▶ [Things to do]
a) How many kerbstones surround the mound, according to the Newgrange text below?
b) Write the next part of the Newgrange text below, picking up after its final sentence.

▶ [Source passage]
┌────────

Even though the Pyramids in Egypt, Macchu Picchu in Peru, and Angor Wat in Cambodia receive attention as some of the oldest structures on Earth, and rightfully so, there are other locations around the planet that are just as impressive, and just as mysterious. Out of all of these spots, it should come as no surprise that many of these structures are located in Ireland, and one of them, Newgrange, is considered one of the most important megalithic structures in Europe. Like the Poulnabrone Portal Tomb, the site at Newgrange is also a tomb, but is considered a passage tomb that was constructed at a similar time - items at Poulnabrone were dated at around 4200 B.C., and Newgrange was reportedly constructed around 3200 B.C., well before the construction of Stonehenge, and the aforementioned pyramids.
While Pounlnabrone is an impressive location with an impressive capstone, the tomb at Newgrange is a location that is even more awe-inspiring in terms of architecture and construction. The Newgrange site is a large circular mound, that is two hundred and forty nine feet in diameter, that is thirty nine feet high. The circumference of the mound is also surrounded by ninety-seven large kerbstones, many of which are covered with extensive - and well preserved megalithic art. If all of this wasn’t interesting enough, the most impressive feature of Newgrange is the main chamber passage, which is also fronted by a spectacular carved kerbstone. This passage heads some sixty feet into the the interior of the tomb, and ends in a chamber in the center of the structure with an impressive vault roof and a number of separate alcoves.
While it is amazing that this passage is still intact and standing, that it survives pales in comparison to the fact that this passage is perfectly aligned with the rising sun on each winter solstice. What this means is that during each winter solstice, a narrow beam of light enters the tomb, and illuminates the tomb for a period of time. Such a sophisticated design belies any argument that our ancestors were not sophisticated, in that this structure was designed, constructed, and has stood the test of time for some five thousand years without the aid of modern math, modern equipment, or any modern science. Because of this, and other reasons, Newgrange and its surrounding area was named a UNESCO world heritage site.
Directions/Fees. Newgrange is located at Staleen Road, Donore, Co. Meath, A92 EH5C, Ireland, which is some fifty kilometers to the northeast of Dublin, but is accessible from many directions in Ireland. While it is well-signed in advance along numerous routes in Ireland, tourists that are driving should strongly consider having a portable GPS unit as part of their rental package to aid in route and location finding. The closest town to Newgrange is Drogheda, which is along the M1 expressway. Newgrange is the most popular - and most visited archeological monument in Ireland, with over 200,000 visitors yearly, so tourists should consider arriving early in the day to avoid the crowds. As of 2017, it costs seven euros for adults to tour the on site museum and the archeological site, and four euros for children. Access to Newgrange is only by the site run tour, so visitors should also be prepared to be part of a group when exploring the site. The site is open year-round, and while the hours vary, for a majority of the year, Newgrange opens at 9 a.m., and closes at 5 p.m. It is worth noting that visitors can be present in the interior chamber for the winter solstice, but such access is through a very competitive lottery system that is separate from a normal visit.

└────────

▶ [Excerpted data]
┌────────

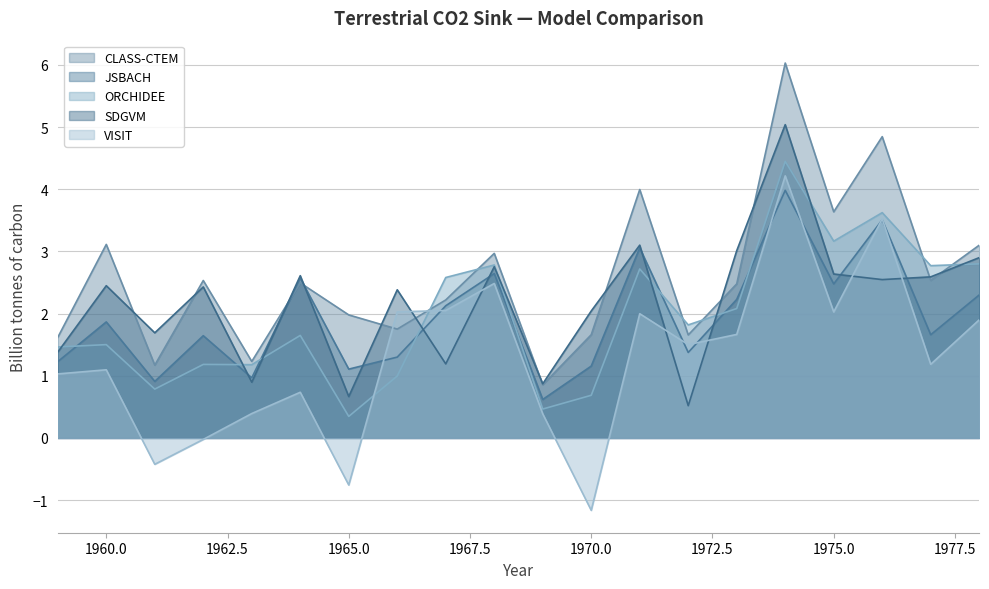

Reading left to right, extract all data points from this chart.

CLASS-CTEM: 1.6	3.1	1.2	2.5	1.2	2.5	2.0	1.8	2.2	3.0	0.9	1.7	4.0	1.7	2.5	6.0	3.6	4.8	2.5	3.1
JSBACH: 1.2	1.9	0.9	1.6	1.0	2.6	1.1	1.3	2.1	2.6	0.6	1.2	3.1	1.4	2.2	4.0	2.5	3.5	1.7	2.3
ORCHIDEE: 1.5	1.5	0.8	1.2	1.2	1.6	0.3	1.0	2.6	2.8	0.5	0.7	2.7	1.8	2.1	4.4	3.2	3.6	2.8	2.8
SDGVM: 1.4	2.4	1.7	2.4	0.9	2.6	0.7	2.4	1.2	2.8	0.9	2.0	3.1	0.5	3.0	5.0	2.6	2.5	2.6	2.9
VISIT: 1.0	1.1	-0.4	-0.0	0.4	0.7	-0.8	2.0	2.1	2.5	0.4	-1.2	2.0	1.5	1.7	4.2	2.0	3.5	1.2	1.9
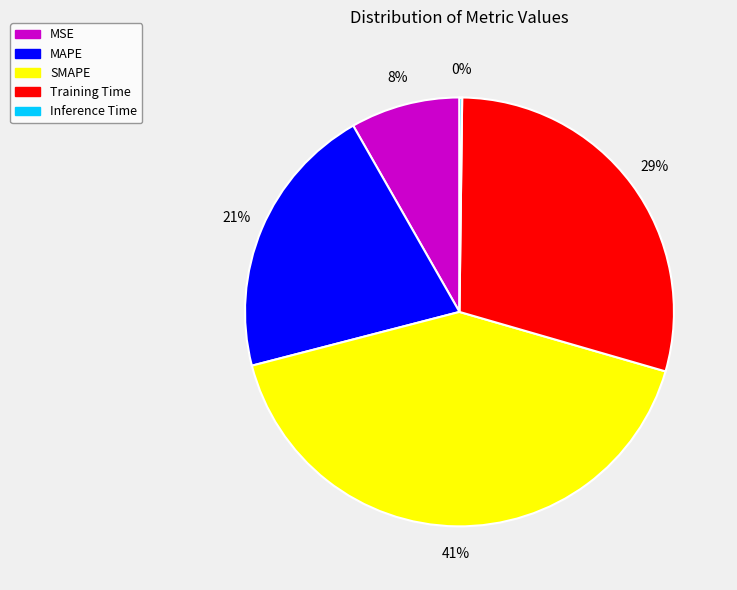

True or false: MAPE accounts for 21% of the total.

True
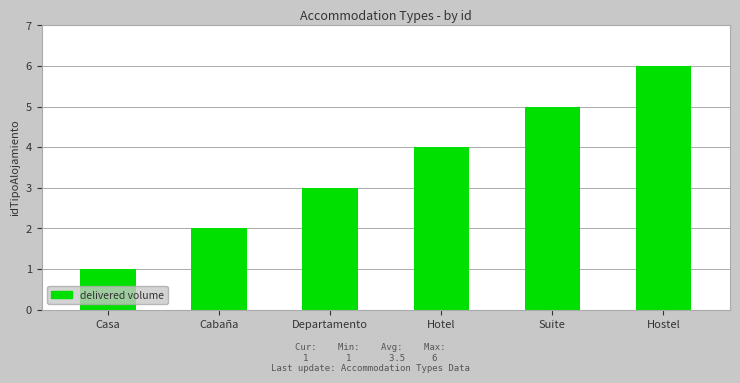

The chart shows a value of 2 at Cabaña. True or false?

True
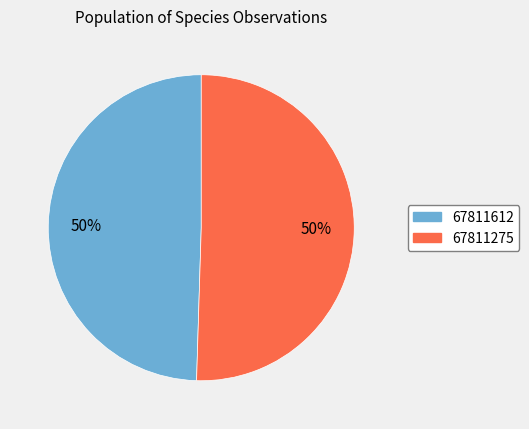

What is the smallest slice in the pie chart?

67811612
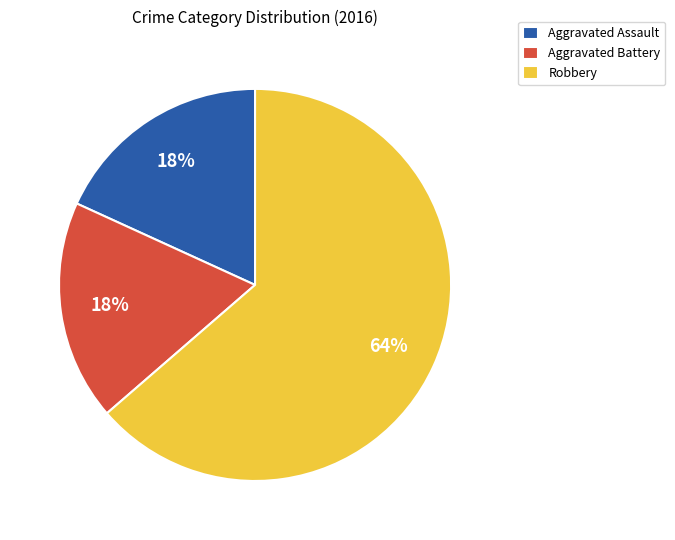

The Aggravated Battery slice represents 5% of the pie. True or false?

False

└────────
┌────────

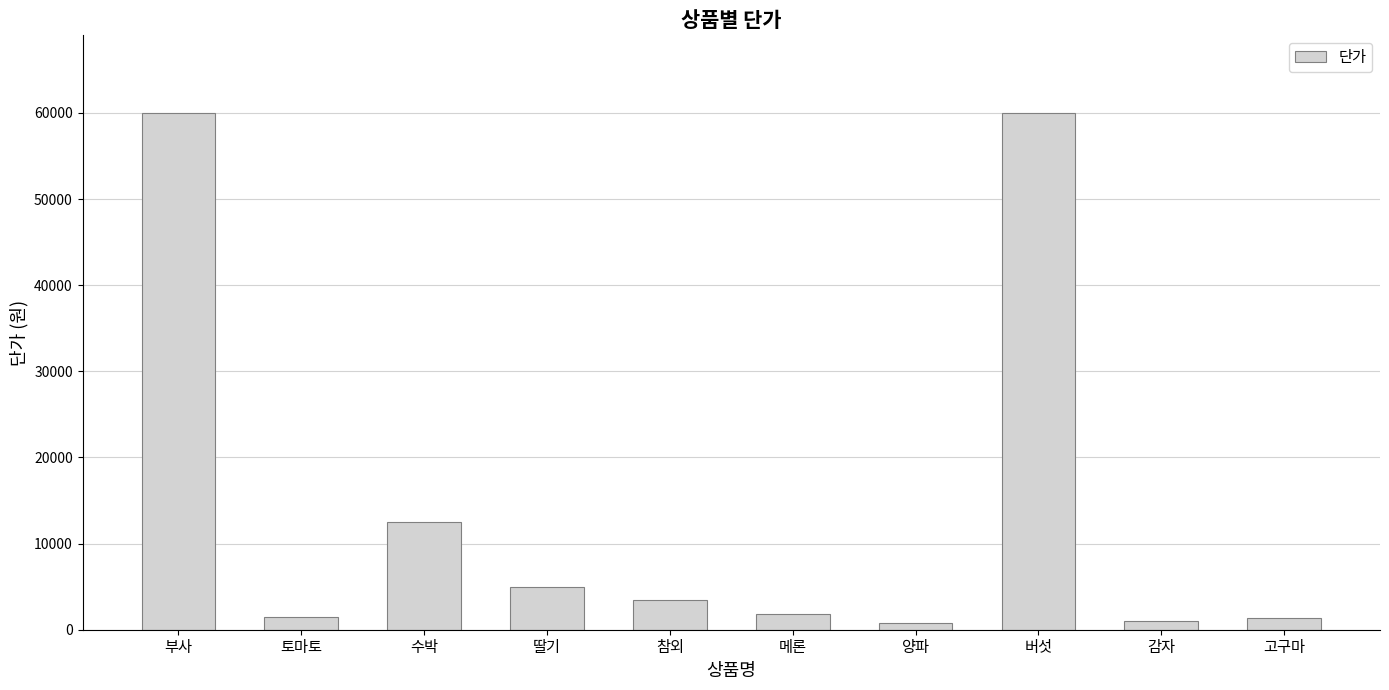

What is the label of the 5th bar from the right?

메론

└────────

▶ [Task answers]
a) Ninety-seven.

b)
The Museum/Tour. As noted above, access to Newgrange is by public tour only, which means that visitors will want to spend some time in the very well put together museum covering the site which provides information about the time period, construction of the tomb, and various other aspects of the region. The museum is also the jumping off-point for tours of the site, as visitors will have to cross a bridge over the Boyne River to the transportation hub, where tour busses pick up visitors before taking them on a fifteen minute ride to the actual tomb itself. From the drop-off point at the site, visitors have a great first view of the restored exterior of the site, before following their guide up a path toward the tomb. While there are many interesting facts about Newgrange (some listed here), one of the more interesting is that for centuries, the tomb was hidden in plain sight as it was covered by dirt and various other materials, before it was rediscovered in 1699 by Charles Campbell’s workers. Since that time, the site has been restored - and researched by a number of parties.
After walking up to the tomb, the tour allows a pause for the obligatory photos of the site, and also allows visitors to take in the stunning views of the region, including two “hills” in the nearby distance that are uncovered tombs from the same era. After learning about the site, and the region from the guide, one will be lead in through the passage, where photographs and videos are not allowed. While, on the one hand it is somewhat disappointing in the modern era not to be able to do these things, for me, it made the tour that much more interesting, as it allowed me to focus on the site itself. At the end of the passage, one arrives in the central chamber, and learns about the best theories of what it was used for, and depending on the guide, will likely experience what it looks like (via flashlight) during the solstice. While the underlying religion, purpose, legends, and history of the site have been lost through the passage of time, it is a powerful location to be in, in that being inside a 5000 year old structure is an impressive feat by itself alone. Once the guide is done with the tour, one is led back out, and can explore the exterior of the building for as long as one wants before returning on a bus back to the museum. Overall, assuming one doesn’t have to wait in line for the bus, or lingers overly long at the site, the experience takes roughly an hour and a half.
Tips: The ceiling inside the tomb, while structurally sound, is quite low. If one is over 5’8 in height, chances are you will hit your head at least once. Separately, as I mentioned, while the construction of the tomb is impressive on its own, many people believe that the site has energy, or is a portal to another world, or location. While I can’t speak to those things, what I did observe during my visit was a woman on the tour faint unexpectedly while in the central chamber, so be sure to be ready for whatever may occur while on the tour!